Task requirements :: From the data below, return each line in which the string "html" is found.

Extracted data ::
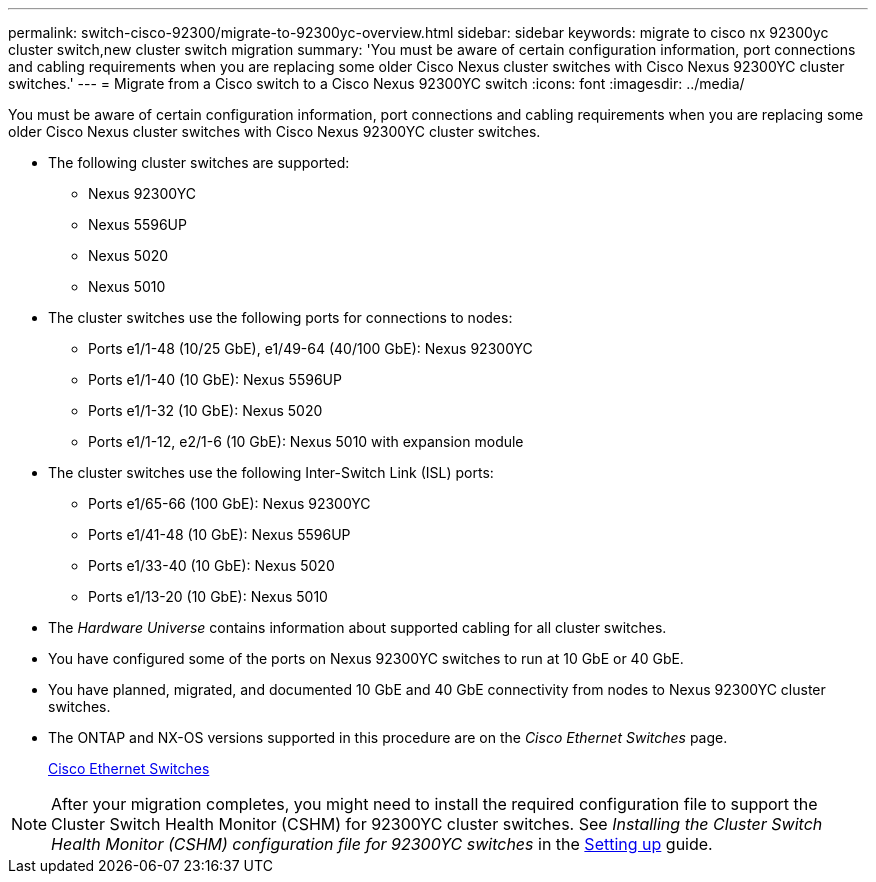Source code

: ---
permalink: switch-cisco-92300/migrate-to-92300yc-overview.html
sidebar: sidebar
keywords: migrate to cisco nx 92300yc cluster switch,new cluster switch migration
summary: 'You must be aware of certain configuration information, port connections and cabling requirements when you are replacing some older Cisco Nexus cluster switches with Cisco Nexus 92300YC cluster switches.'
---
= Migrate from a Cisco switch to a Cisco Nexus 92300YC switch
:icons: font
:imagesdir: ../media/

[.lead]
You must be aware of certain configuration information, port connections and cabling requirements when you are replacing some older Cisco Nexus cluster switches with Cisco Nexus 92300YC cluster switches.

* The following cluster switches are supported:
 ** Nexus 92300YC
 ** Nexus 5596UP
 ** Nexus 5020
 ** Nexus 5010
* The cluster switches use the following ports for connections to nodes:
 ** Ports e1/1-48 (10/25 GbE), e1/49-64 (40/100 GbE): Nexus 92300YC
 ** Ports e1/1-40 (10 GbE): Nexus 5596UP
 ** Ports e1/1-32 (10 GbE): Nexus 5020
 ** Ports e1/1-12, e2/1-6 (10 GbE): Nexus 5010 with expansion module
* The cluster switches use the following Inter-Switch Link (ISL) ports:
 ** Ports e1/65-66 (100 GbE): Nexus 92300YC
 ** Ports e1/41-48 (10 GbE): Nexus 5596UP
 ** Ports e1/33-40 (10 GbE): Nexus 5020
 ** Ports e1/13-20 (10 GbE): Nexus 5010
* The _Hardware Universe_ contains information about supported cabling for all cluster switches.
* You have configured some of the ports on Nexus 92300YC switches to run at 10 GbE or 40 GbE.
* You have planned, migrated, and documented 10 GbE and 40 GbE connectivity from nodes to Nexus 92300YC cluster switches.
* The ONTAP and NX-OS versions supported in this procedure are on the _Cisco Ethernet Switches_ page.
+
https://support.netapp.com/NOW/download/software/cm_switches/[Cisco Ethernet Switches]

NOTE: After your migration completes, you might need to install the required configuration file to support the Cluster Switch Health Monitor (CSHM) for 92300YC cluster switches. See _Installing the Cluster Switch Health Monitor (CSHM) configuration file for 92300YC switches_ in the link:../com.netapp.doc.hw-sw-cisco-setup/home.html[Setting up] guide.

--

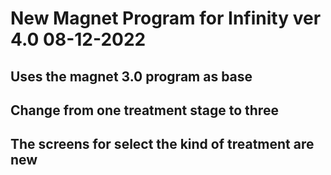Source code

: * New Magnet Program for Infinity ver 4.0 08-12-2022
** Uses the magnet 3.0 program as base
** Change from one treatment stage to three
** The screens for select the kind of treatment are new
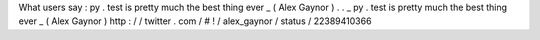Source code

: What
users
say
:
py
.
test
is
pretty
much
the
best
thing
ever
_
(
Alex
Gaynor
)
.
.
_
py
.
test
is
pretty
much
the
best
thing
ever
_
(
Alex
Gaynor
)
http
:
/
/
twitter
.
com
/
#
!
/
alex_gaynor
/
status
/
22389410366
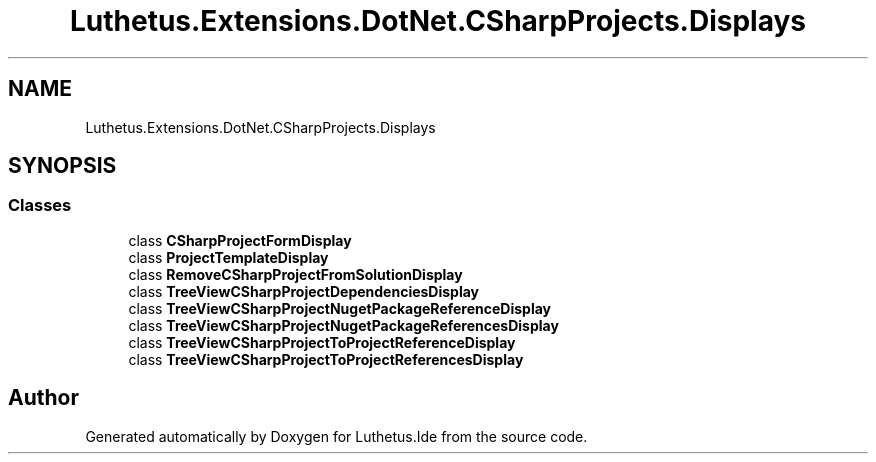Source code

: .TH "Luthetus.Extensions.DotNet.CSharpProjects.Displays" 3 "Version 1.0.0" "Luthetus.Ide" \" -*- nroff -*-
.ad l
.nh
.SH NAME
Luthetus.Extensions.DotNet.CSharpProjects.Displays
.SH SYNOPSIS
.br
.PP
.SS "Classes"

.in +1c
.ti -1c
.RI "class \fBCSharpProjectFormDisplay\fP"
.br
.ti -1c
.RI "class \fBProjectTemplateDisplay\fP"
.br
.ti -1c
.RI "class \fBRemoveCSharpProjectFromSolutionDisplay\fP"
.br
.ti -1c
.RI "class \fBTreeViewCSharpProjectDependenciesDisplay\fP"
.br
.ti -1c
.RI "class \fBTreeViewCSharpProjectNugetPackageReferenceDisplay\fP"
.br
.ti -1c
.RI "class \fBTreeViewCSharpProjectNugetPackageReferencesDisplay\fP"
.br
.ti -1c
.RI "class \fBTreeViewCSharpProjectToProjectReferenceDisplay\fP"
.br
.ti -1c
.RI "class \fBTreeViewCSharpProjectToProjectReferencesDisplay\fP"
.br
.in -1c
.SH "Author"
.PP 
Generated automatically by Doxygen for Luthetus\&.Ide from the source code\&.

Response to this task ::
permalink: switch-cisco-92300/migrate-to-92300yc-overview.html
NOTE: After your migration completes, you might need to install the required configuration file to support the Cluster Switch Health Monitor (CSHM) for 92300YC cluster switches. See _Installing the Cluster Switch Health Monitor (CSHM) configuration file for 92300YC switches_ in the link:../com.netapp.doc.hw-sw-cisco-setup/home.html[Setting up] guide.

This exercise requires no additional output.